Author Fatima Naoot appealed a Tuesday court verdict sentencing her to three years in prison over charges of religious contempt. Her defence lawyer, Sherif Adeeb, clarified in TV statements that she paid EGP 20,000 to be released on bail.
“I am not sad that I would go to prison for three years over a Facebook post,” Naoot wrote in comments following the verdict on her personal social media account. “Prison does not terrify me as long as I have my bunch of books and my space to get inspired, meditate, create, and write,” Naoot said.
The writer and former parliamentary candidate received wide support from intellectuals, TV hosts, and defenders of freedom of speech such as former Culture Minister Gaber Asfour, famous presenter Mofeed Fawzy, reputable Islamic professor Amna Nosseir, film director Khaled Youssef, and others.

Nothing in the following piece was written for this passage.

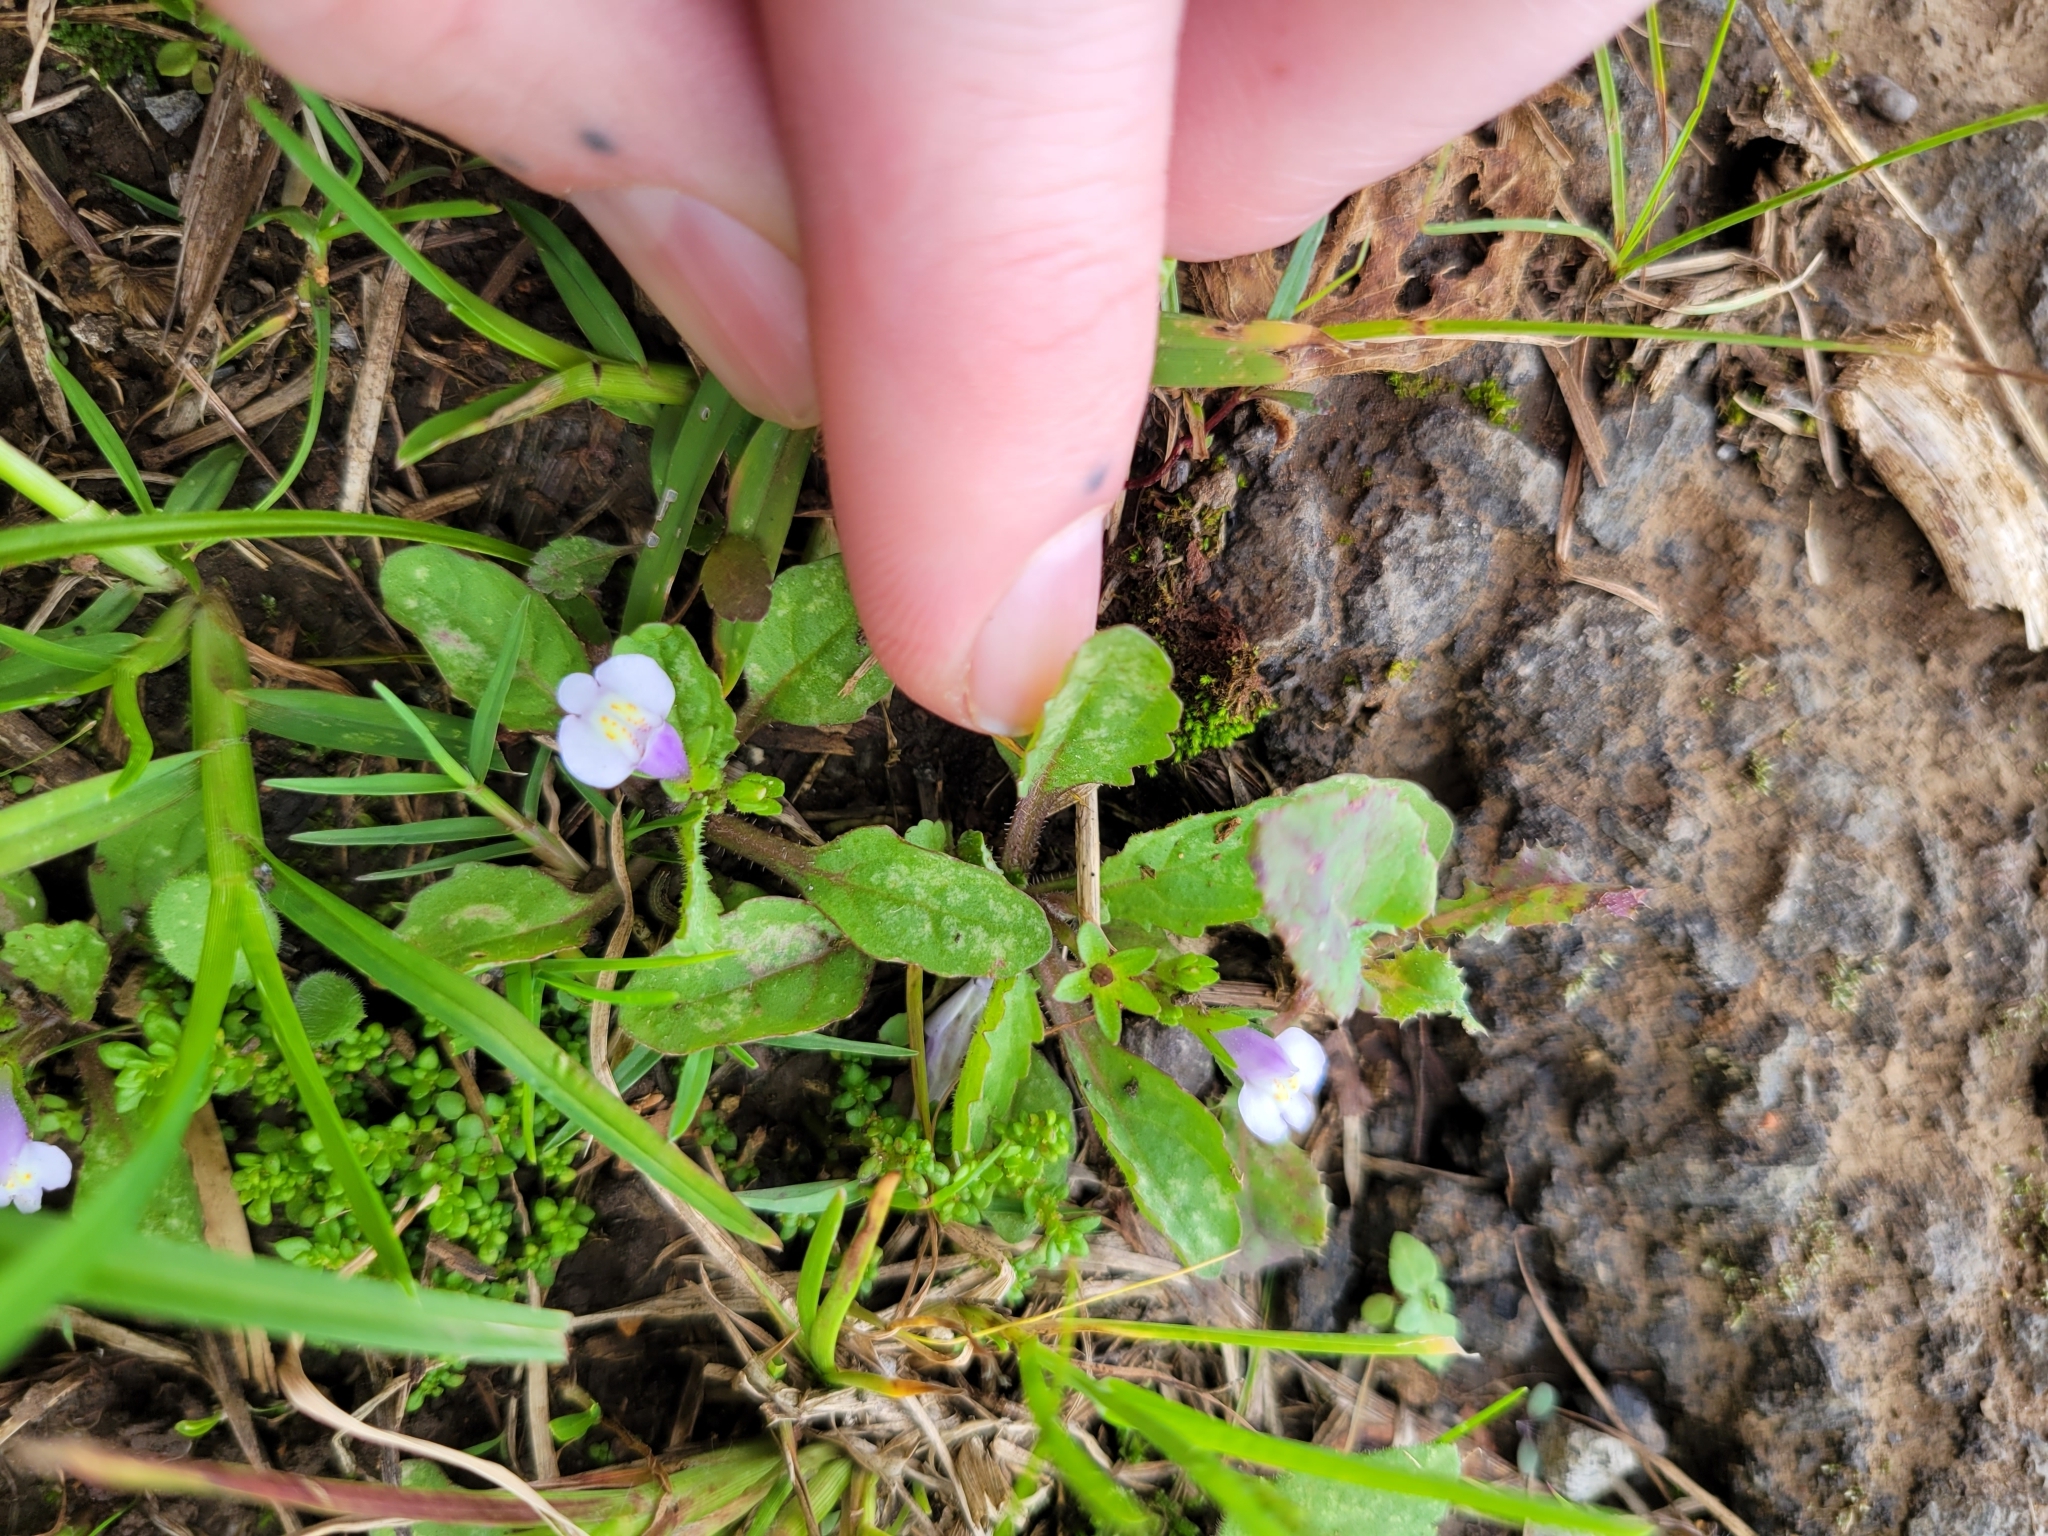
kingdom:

Naoot was given plenty of space to defend her situation and views on local satellite TV channels and stated that she had received “uncountable” phone calls from people expressing solidarity with her.
Speaking to one channel Tuesday evening, Naoot recalled the “infamous” Facebook post that brought her to trial. “I criticised the inhumanity of treating sheep sacrificed during the Islamic religious occasion of Eid El-Adha after watching two very disturbing videos related to the event,” she said.
Naoot said that sacrifice rituals as stated by religious teachings called for the fair treatment of animals, preventing their torture, and even banned the slaughter of one animal in front of another. According to Naoot, the slaughter of sheep does not follow these religious proscriptions and practices tend to be abusive of animals.
Meanwhile the Egyptian Organisation for Human Rights (EOHR) independently managed by Hafez Abu Seada, a member of the state-affiliated National Council for Human Rights (NCHR), issued a statement in solidarity with Naoot.
“We are concerned about the dangerous implications in Naoot’s case, which pose direct threats to freedoms of opinion, expression, thought, and human rights […] Despite constitutional guarantees for the protection of those freedoms, the Penal Code still contains imprisonment articles used to punish journalists and intellectuals,” EOHR said.